If Albany’s left-wing politicians are good at anything, it’s trampling sensible energy policies to pursue short-sighted partisan goals they’ll struggle to implement.
The state has banned the safe extraction of natural gas, gas hookups in new construction and gas stoves, and is striving to end the sale of gas-powered vehicles in New York.
Now, state Democrats are putting residents’ safety and well-being at risk with their reckless handling of Battery Energy Storage Systems.
These sprawling installations of lithium batteries have cropped up in our neighborhoods under the banner of “green” progress.
On Monday, I visited Long Island to speak with Hauppauge residents who oppose a proposed BESS site in their community.
Locals have raised serious concerns about the potential for toxic emissions from the site and contamination of the Nissequogue River watershed, as well as its close proximity to residences, schools and playgrounds.
The area’s volunteer fire departments lack the specialized training and resources needed to respond to lithium battery fires, which can burn for weeks and release hydrogen fluoride and other dangerous chemicals.
These aren’t hypothetical risks.
The San Diego Gateway fire involving nearly 15,000 lithium batteries burned for almost two weeks, requiring comprehensive environmental cleanup — taxpayer dollars spent to undo a preventable environmental disaster.

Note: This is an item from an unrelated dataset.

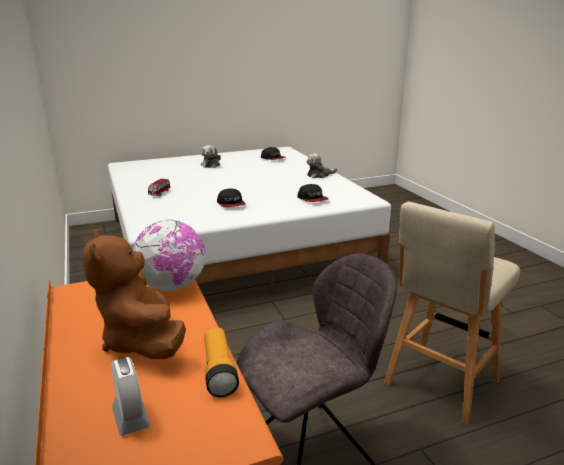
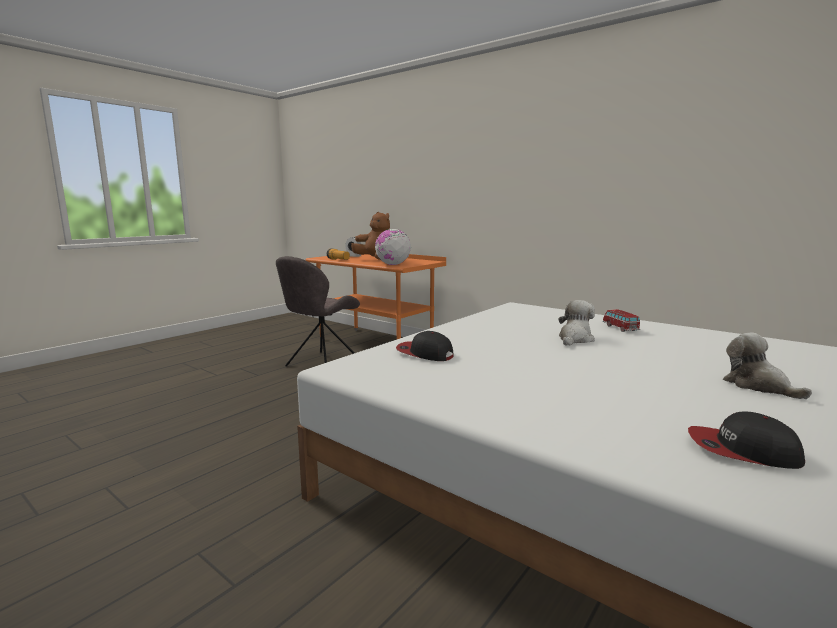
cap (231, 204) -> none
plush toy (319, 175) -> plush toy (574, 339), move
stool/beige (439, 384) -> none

Another California BESS fire in Moss Landing forced the EPA to install air monitors in nine locations across the entire community.
From Suffolk County to Staten Island, Western New York and the North Country, New Yorkers have been vocal about their BESS safety concerns, but state officials have largely ignored them.
In fact, Albany has sidelined local voices with a barrage of legislation that minimizes community input.
The 2019 Climate Leadership and Community Protection Act set impossibly ambitious targets that even the state’s own Draft Energy Report admits cannot be met.
The state allocated $350 million in tax incentives under this law to deploy 1,500 megawatts of energy storage this year and 3,000 MW by 2030, because energy derived from intermittent sources like wind and solar must be stored.
Since then, 6,000 battery storage projects in New York have been connected to the electric grid, creating about 440 megawatts of storage capacity with an additional 1.3 gigawatts under contract — far behind the state’s lofty 6-gigawatt target.
So Albany has doubled down with laws designed to bypass local zoning processes and speed up BESS development.
In particular, the 2024 RAPID Act placed permitting authority for many projects under the Public Service Commission’s purview — taking the decision-making power away from municipal boards elected by communities where the projects will go.
The new state-mandated regime instead established automatic approval deadlines that guarantee controversial BESS facilities can move forward.
The RAPID Act gives state bureaucrats final say over projects of 25 MW or larger, even when local communities overwhelmingly oppose them.
Host communities are reduced to spectators in their own backyards, stripped of the zoning authority that is part of the foundation of local government.
New Yorkers should not be forced to accept BESS facilities without informed consent, robust emergency plans and fail-safe protections for schools, homes and hospitals.
That’s why the Environmental Protection Agency has announced the first-ever BESS federal safety toolkit, addressing such projects’ complete lifecycle — from siting through emergency response.
Rather than dismissing community concerns, the agency is listening to Americans who have experienced these risks firsthand.
The agency’s unique expertise, developed through EPA’s direct response to major BESS fires nationwide, provides the science-based guidance that rushed state policies like New York’s lack.
For example, in wildfires across California and Hawaii, lithium-battery fires— capable of spontaneous reignition even after appearing extinguished — have created some of the most dangerous cleanup challenges.
Earlier this year in Los Angeles, EPA completed the largest ever wildfire cleanup in agency history in just 28 days, safely collecting and removing more than 1,000 electric vehicles and bulk energy storage systems.
Local fire departments are first responders. But EPA manages the environmental fallout of these fires, from monitoring to cleanup.
While New York has rushed these facilities into communities across the state, EPA is providing the technical knowledge that local officials and first responders desperately need.
EPA’s safety toolkit is a resource for communities contending with BESS risk. It is designed not only to protect our environment, but to empower local residents and officials to demand accountability and genuine safety standards for BESS facilities.
New York’s race to deploy large-scale lithium battery storage has put speed over safety, installing industrial facilities in residential areas while bypassing local zoning laws and brushing off community input.
The state itself admits it cannot meet the “green” benchmarks that partisans have forced into law.
Time for Albany to set those delusional goals aside — and put constituents’ voices, and their safety, first.
Lee Zeldin, who represented Suffolk County in the US House of Representatives, serves as administrator of the EPA.